** TASK TO CARRY OUT **
Using the listing below, work out how many lines include the word "Table". Only the number is to be given.

** LISTED RECORDS **
/---

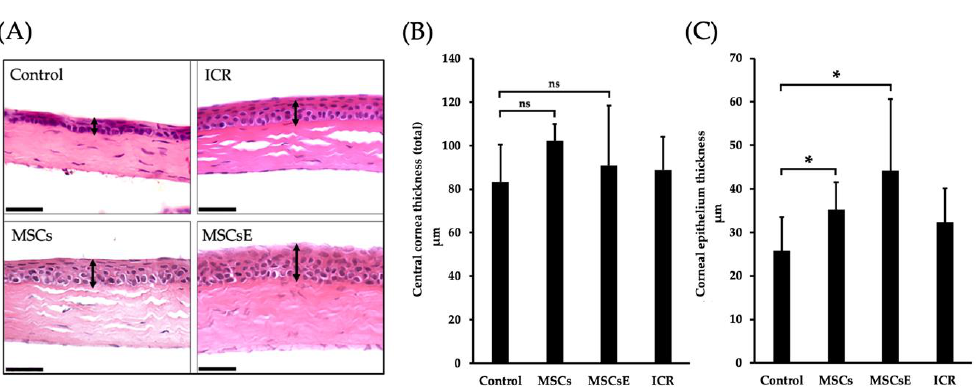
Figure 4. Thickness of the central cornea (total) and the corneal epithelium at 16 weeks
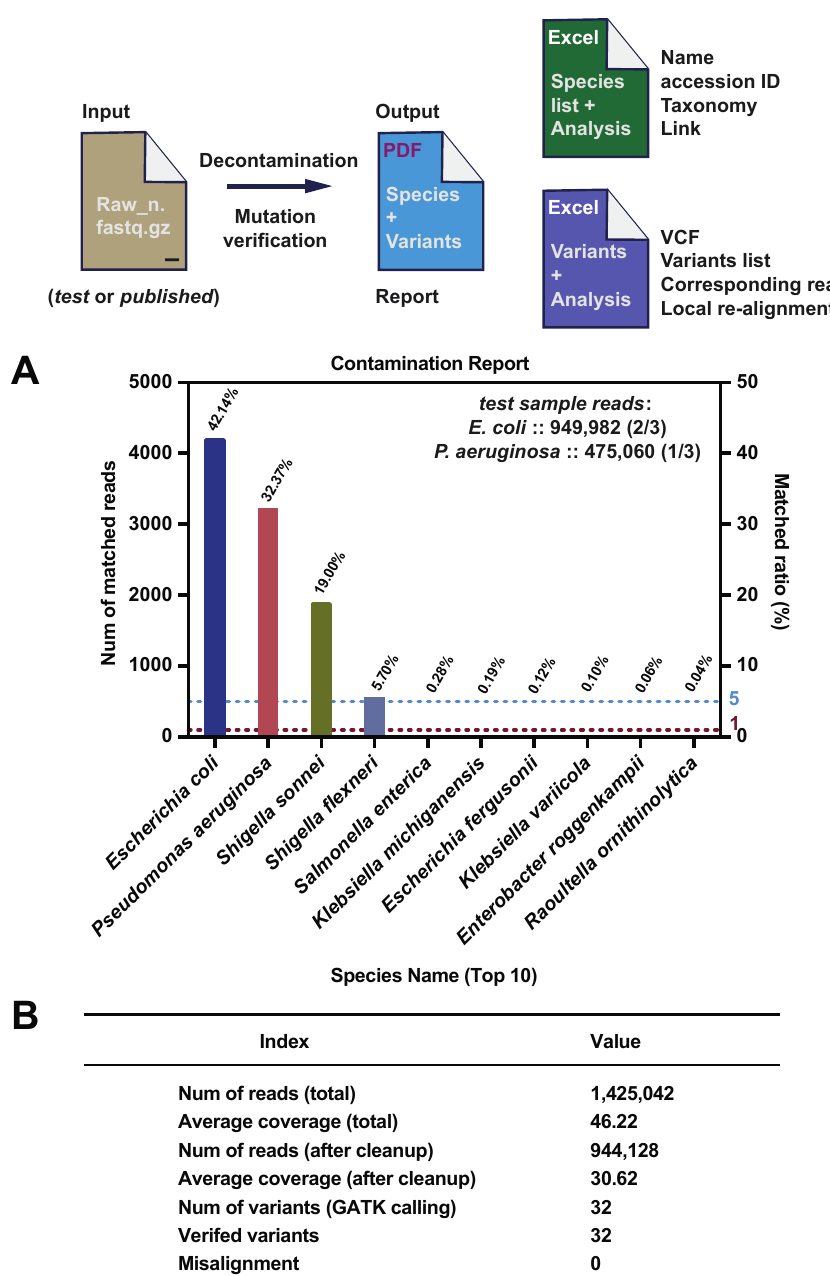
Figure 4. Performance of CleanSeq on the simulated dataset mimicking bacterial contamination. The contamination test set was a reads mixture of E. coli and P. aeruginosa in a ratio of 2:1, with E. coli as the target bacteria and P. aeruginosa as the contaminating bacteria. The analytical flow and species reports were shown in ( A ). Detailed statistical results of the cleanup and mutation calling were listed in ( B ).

\---
/---

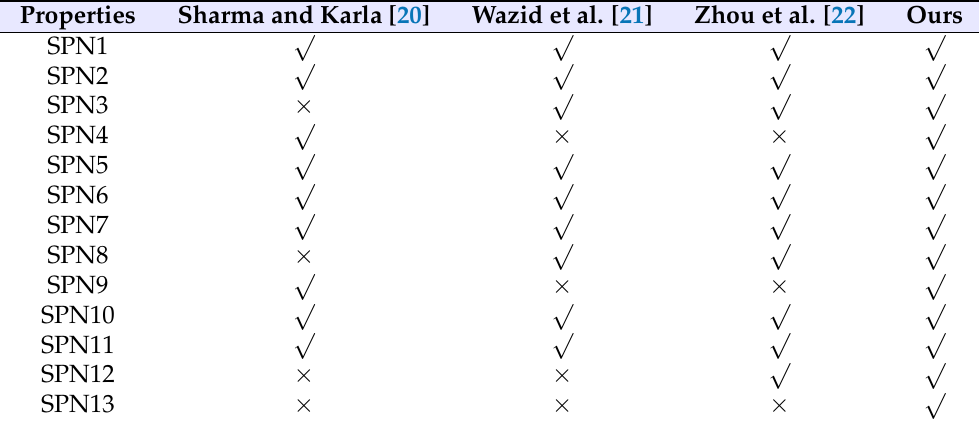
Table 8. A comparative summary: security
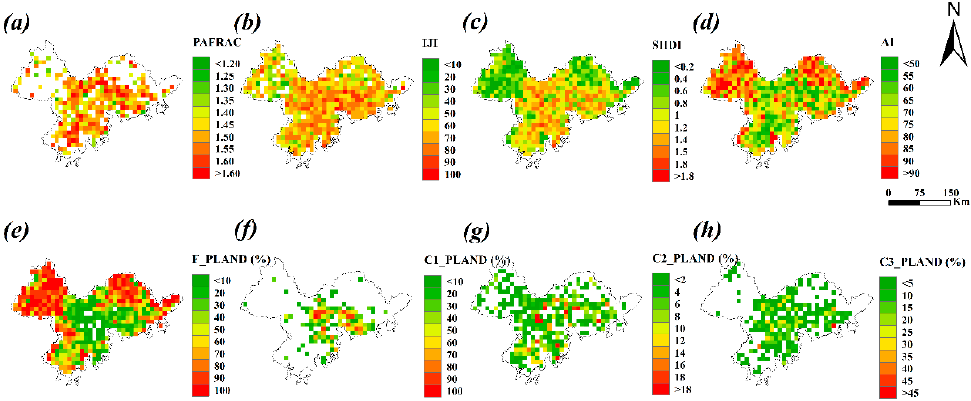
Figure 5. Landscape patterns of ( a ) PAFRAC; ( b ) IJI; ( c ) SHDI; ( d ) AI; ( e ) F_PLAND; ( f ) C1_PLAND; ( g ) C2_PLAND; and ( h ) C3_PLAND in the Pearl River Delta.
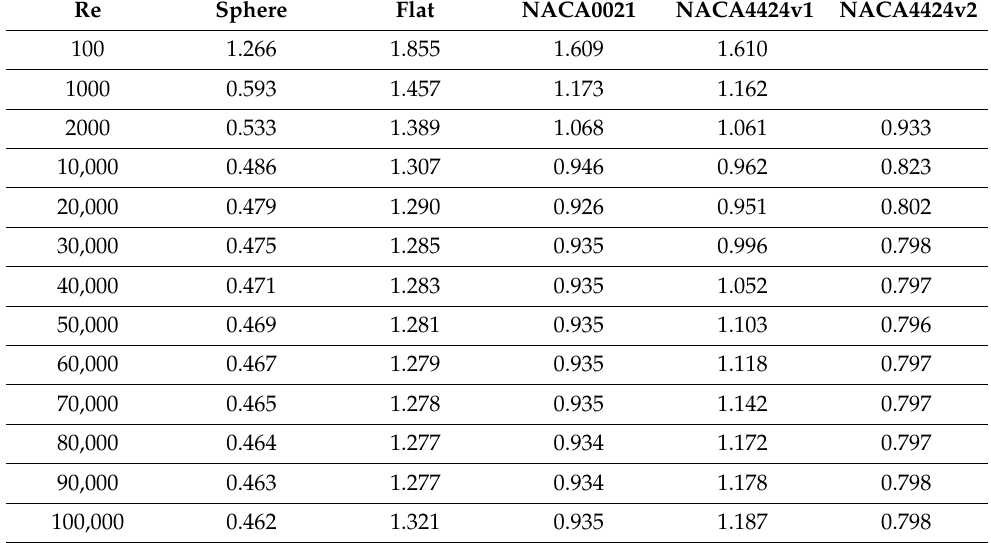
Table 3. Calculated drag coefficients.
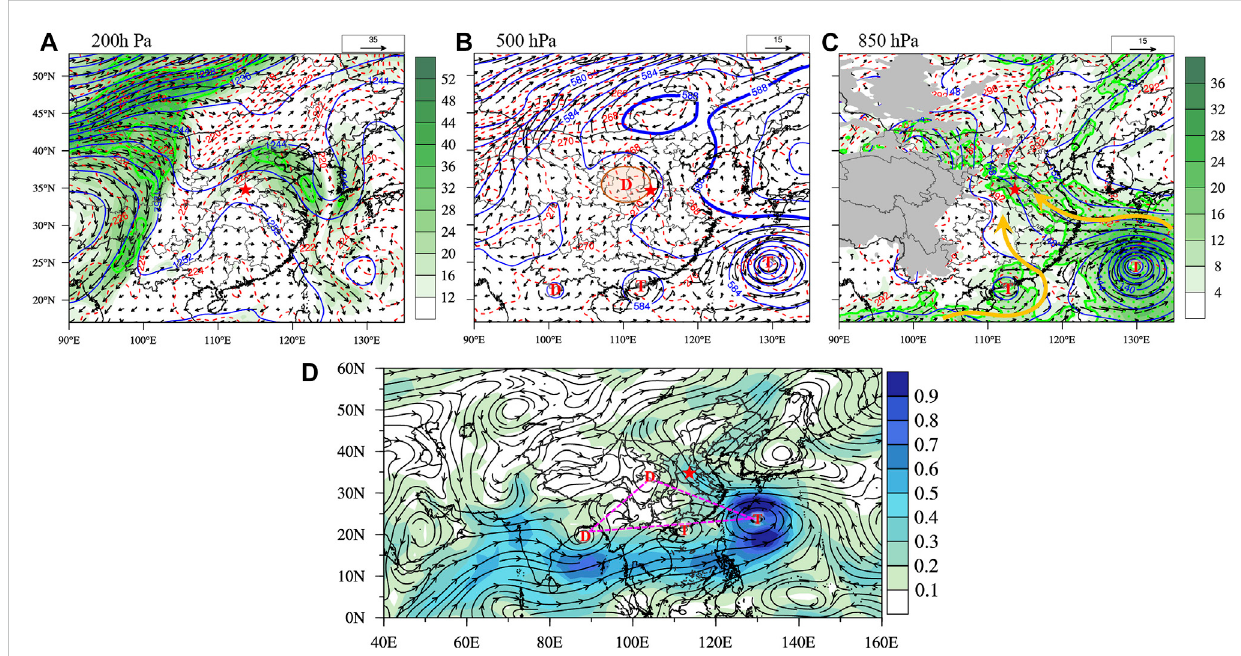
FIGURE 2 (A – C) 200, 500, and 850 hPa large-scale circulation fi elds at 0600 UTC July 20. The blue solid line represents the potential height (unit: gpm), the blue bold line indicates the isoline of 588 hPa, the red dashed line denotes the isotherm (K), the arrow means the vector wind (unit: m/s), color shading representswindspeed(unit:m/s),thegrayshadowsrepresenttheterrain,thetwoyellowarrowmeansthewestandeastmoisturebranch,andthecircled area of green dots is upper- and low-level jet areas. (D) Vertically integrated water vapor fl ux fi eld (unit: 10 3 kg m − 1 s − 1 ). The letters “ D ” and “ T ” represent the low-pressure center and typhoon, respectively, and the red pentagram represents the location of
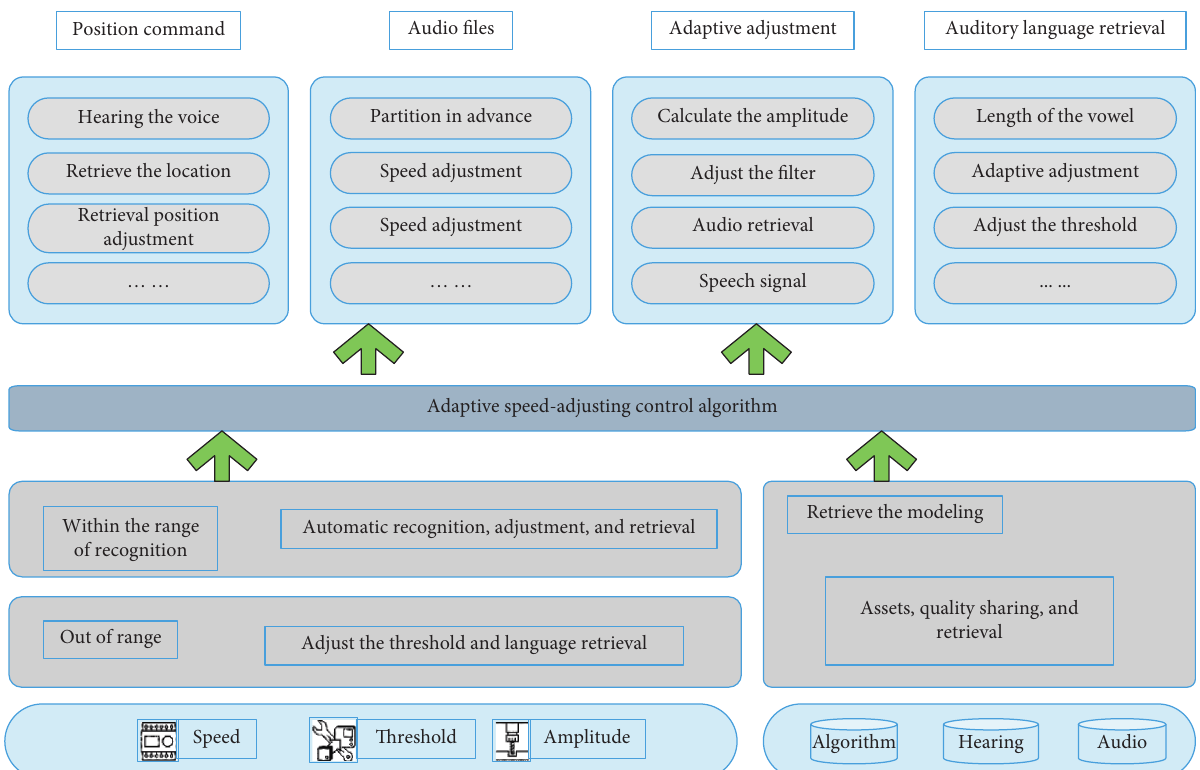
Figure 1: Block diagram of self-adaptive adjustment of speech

\---
/---

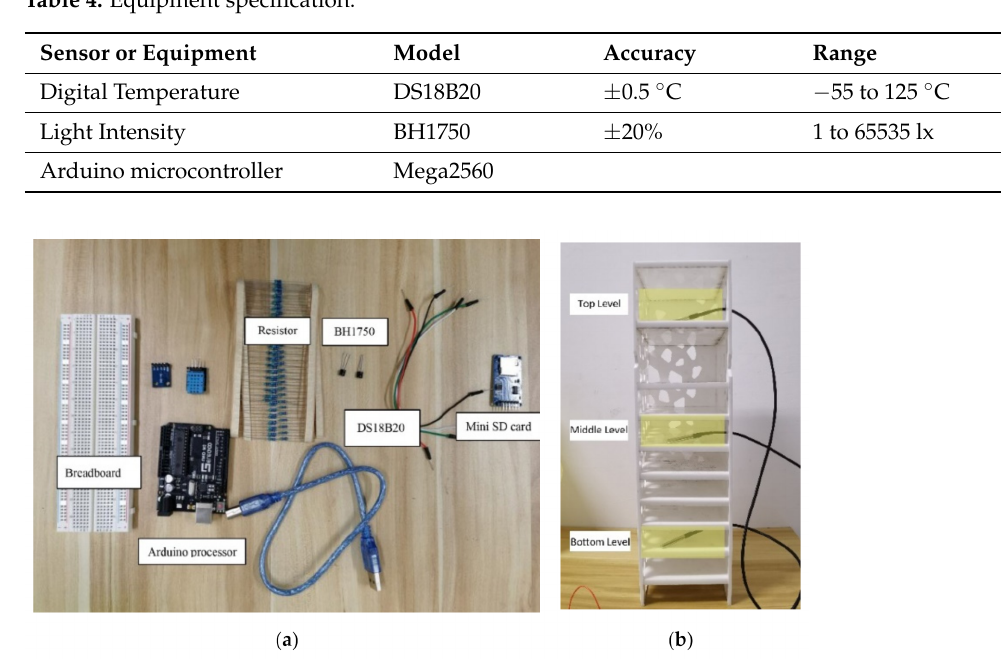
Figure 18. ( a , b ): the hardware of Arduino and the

\---

** RESPONSE AREA **
2